Ce matin, j'ai voulu acheter des fleurs. J'aime le lys particulièrement. Ce sont des fleurs guindées, solennelles, qui n'ont pas la sensualité des pivoines, ni la subtilité du jasmin. Etoiles rigides, neiges sirupeuses. Obsédantes et volages sirènes végétales.
Ce n'est pas un geste anodin que de mettre des fleurs dans un vase. C'est une mise à mort. C'est mettre en évidence la fragilité de ce monde, son impermanence, son inexorable cycle de vie et de mort. Toute fleur doit mourir.
Au réveil, deux lys sur trois s'étaient brisés, accablés par le poids de leurs fleurs. Avec un couteau, j'ai coupé les tiges au-dessus de leur blessure. Les fleurs continuent de s'ouvrir, grasses, blanches, tachées d'orange. L'eau leur monte plus vite à la tête- l'eau et peut-être la solitude, le silence, la jouissance de vivre sans prudence aucune.
Christian Bobin
Et puis finalement, j'ai renoncé aux lys. Je suis rentrée chez moi, les mains vides, sans fleurs. Mais dans la rue, je marchais, le coeur flottant bien au-dessus du gris, du froid, de la lourdeur.

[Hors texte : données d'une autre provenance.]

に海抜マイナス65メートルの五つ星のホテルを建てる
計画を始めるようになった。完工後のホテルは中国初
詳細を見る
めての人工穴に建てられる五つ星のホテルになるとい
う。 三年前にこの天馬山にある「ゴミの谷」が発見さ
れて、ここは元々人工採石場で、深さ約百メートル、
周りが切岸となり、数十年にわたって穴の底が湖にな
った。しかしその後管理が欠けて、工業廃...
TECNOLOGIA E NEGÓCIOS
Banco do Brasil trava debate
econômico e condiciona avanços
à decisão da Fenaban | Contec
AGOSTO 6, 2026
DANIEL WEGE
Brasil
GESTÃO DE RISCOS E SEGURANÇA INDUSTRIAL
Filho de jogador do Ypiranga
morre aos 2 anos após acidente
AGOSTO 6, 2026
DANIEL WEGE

Au fond de moi, un champ de lys infini, à perte de mémoire. Des lys ouverts et blancs derrière tous les brouillards de l'hiver. Des lys ivres de ce printemps permanent à l'intérieur de moi. Dans l'eau de ce corps que je porte l'espace d'un souffle. Cette eau destinée à finir en larmes ou en cendres.
Peu importe le vent, la neige ou l'engelure. Peu importe le temps qui brasse la poussière des choses. Les fleurs que je porte à l'intérieur de moi sont éternelles. Je peux les contempler autant que je le souhaite. Elles restent immaculées dans la présence et dans l'absence, dans la joie ou dans les larmes. Voila les seules fleurs que nous devons offrir.